Open wide
Got an interesting email today that is Dr. Thomas Reeves' account of teaching students at an open-admission university. I have no link for the article, the title of which is, "My Experience Teaching Apathetic Students at a School with Open Admissions" so I'll quote at length:
"Since 1970 I have taught history at the University of Wisconsin-Parkside, in Kenosha. This campus admits 95 percent of its applicants and boasts in newspaper ads that acceptance can be granted almost immediately. In the fall of 2000, only 8 percent of its incoming freshmen ranked in the top ten percent of their high school class. A whopping 42 percent ranked in the bottom half of their high school class...[by 1994] the number of all incoming freshmen graduating after four years was a mere 12 percent.
"Teaching American history for more than thirty years at Parkside has given me the opportunity to learn much about the dynamics of open admissions in higher education. Speaking with other faculty, locally and at similar campuses across the country over the decades, in my own academic discipline and in others, I've become convinced that my experiences are by no means unusual. What I have seen going on in the world of open admissions education I call "The Classroom Game."
"Since I teach two introductory survey courses every semester in American history, let me begin there. One quickly learns that the young people signed up for 101 and 102 (the chronological break between the courses at Parkside is 1877) know virtually nothing about the history of their own nation. They have no grasp of colonial America...or the nation's constitutional machinery. All religion baffles them (no doubt a tribute to the secularism dominant in modern public schools), all intellectual history eludes them, and politics bores them. Even after instruction, they often confuse World War I and World War II... Almost all of the students simply refuse to memorize the Chief Executives in their proper chronological order. In fact, they choose to ignore dates of any kind; written exams rarely contain any.
"This proud ignorance rests on a seemingly invincible anti-intellectualism...These amiable, polite, almost invariably likeable young people read little or nothing. In a class of 50, not more than one or two read a newspaper daily; what tiny grasp they have of current events comes from television news. Reading books and magazines outside the classroom is not something they would even consider doing. In short, they have no intellectual life and see no need for one.
"How much reading should be assigned? I have dropped my standards over the years by two-thirds. Still, I am routinely described as extremely demanding...Yielding somewhat to the pressure, in 102 not long ago I assigned 20 pages a week in my own textbook, a brief history of America in the twentieth century. A senior sociology major informed me angrily that no one else among her professors that semester was so demanding. Twenty pages a week. The experiment in minimal reading ended in failure: students still wouldn't complete the assignment.
"In 102, I recently added an Internet requirement. I devoted considerable time to finding relevant web pages, many containing photographs and filmsof major people and events covered in class. Since young people spend a great deal of time at the computer, I assumed this would prove popular. Most of my students simply refused to do it. I could generate no interest in the assignment at all. Many young people, apparently, do not consider education a valid function of the Internet."

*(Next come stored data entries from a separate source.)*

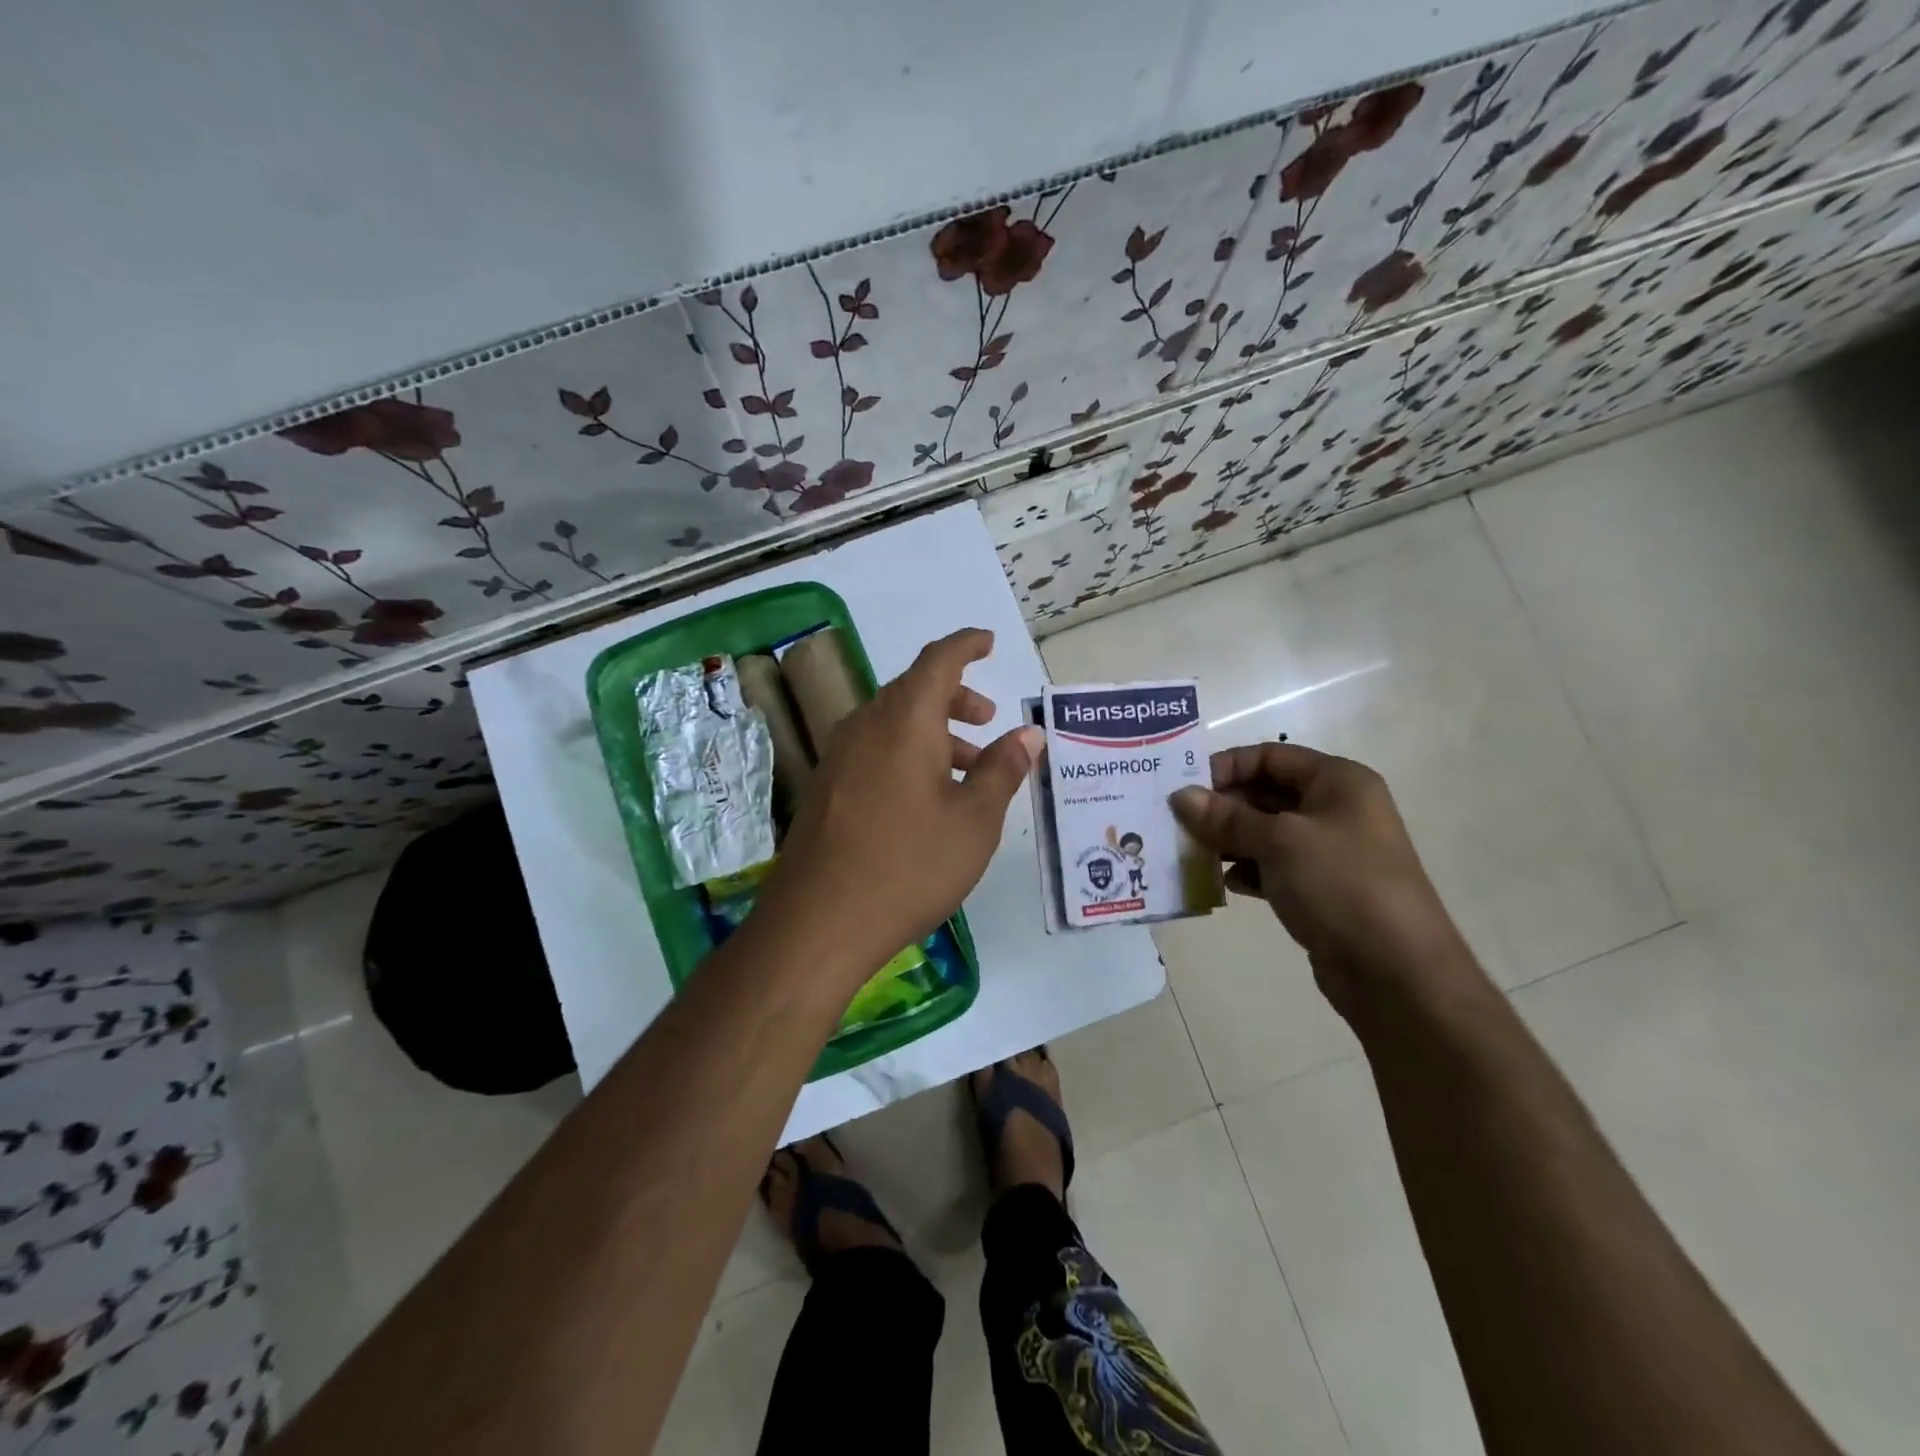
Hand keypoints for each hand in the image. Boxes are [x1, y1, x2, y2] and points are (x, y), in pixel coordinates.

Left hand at [751, 628, 1041, 992]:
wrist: (818, 922)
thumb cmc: (909, 865)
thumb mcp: (974, 821)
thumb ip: (1002, 770)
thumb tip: (1027, 734)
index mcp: (904, 720)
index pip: (937, 660)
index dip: (966, 646)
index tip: (987, 642)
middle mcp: (865, 726)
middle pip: (913, 691)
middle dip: (955, 698)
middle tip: (987, 720)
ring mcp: (838, 758)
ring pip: (892, 724)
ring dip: (933, 732)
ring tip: (967, 768)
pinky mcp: (824, 789)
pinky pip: (873, 751)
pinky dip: (906, 755)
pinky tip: (924, 797)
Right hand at [1171, 743, 1473, 1010]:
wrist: (1396, 971)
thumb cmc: (1341, 885)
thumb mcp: (1279, 842)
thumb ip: (1226, 818)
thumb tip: (1180, 796)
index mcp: (1338, 782)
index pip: (1270, 756)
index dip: (1226, 766)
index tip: (1185, 788)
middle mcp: (1336, 809)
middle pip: (1265, 793)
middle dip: (1221, 807)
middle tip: (1177, 823)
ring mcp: (1330, 851)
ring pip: (1266, 833)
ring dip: (1228, 840)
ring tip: (1191, 854)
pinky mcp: (1321, 889)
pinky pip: (1273, 867)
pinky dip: (1247, 870)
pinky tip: (1223, 883)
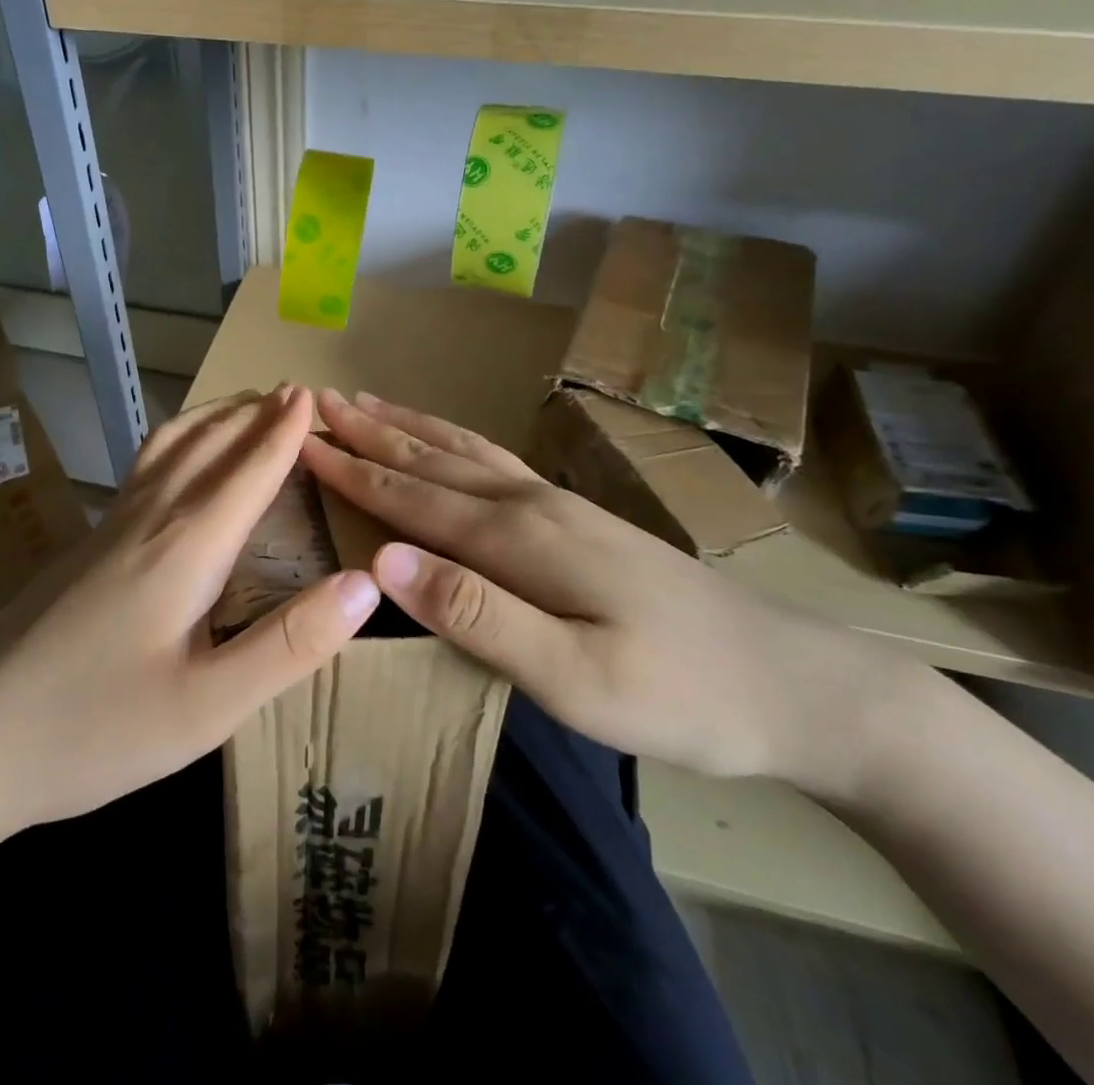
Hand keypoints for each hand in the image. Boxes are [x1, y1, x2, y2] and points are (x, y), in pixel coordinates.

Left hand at [0, 386, 378, 839]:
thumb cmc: (92, 728)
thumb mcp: (207, 707)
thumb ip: (290, 643)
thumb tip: (366, 582)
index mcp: (186, 547)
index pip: (249, 472)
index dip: (284, 434)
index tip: (311, 395)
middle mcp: (149, 519)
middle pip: (209, 445)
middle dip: (253, 414)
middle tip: (290, 391)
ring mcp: (108, 528)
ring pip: (169, 448)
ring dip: (213, 419)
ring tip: (241, 407)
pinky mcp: (84, 545)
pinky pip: (145, 467)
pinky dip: (178, 441)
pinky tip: (174, 462)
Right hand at [301, 388, 909, 798]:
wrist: (794, 683)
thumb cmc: (679, 693)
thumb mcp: (572, 677)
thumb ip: (474, 614)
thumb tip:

And on, and on, and depressingly on. When no standards are required for college admission, it is no surprise that the college classes will have to be dumbed down to satisfy those who cannot meet even minimum standards. But flunking students is now an unpopular act, and the results of this on open-admission students is predictable:
"The Classroom Game, then, is about gaining academic credits while successfully resisting education...The professor, fearing the student evaluations that are taken seriously by many faculty and administrators at this level of academia, and increasingly weary of clinging to intellectual standards long abandoned by colleagues in their quest for popularity and security, often winds up caving in and giving the students what they want, including high grades. (The sciences are less likely to succumb than the liberal arts and social sciences, but the "dumbing down" is in evidence everywhere.)...
"The Game decrees that majors will receive good grades, regardless of their effort. Disciplines need majors. Without them, the Department members would be teaching nothing but survey courses and would be less able to successfully request additional funds and faculty...Fortunately for the students, graduation requirements have continued to drop in recent years all across the nation and at all levels. Only two percent of the colleges and universities require a history course of any kind.
"The destructive impact of Open Admissions and The Classroom Game on the quality of higher education should be obvious. The demonstrable drop in educational standards over the past forty years has been tragic. But what about the effect on students? What about the countless thousands of young people who flunk out or drop out every year when they realize that they cannot handle even the minimal standards that face them?"
Guess the educrats will call for more "self-esteem" training then.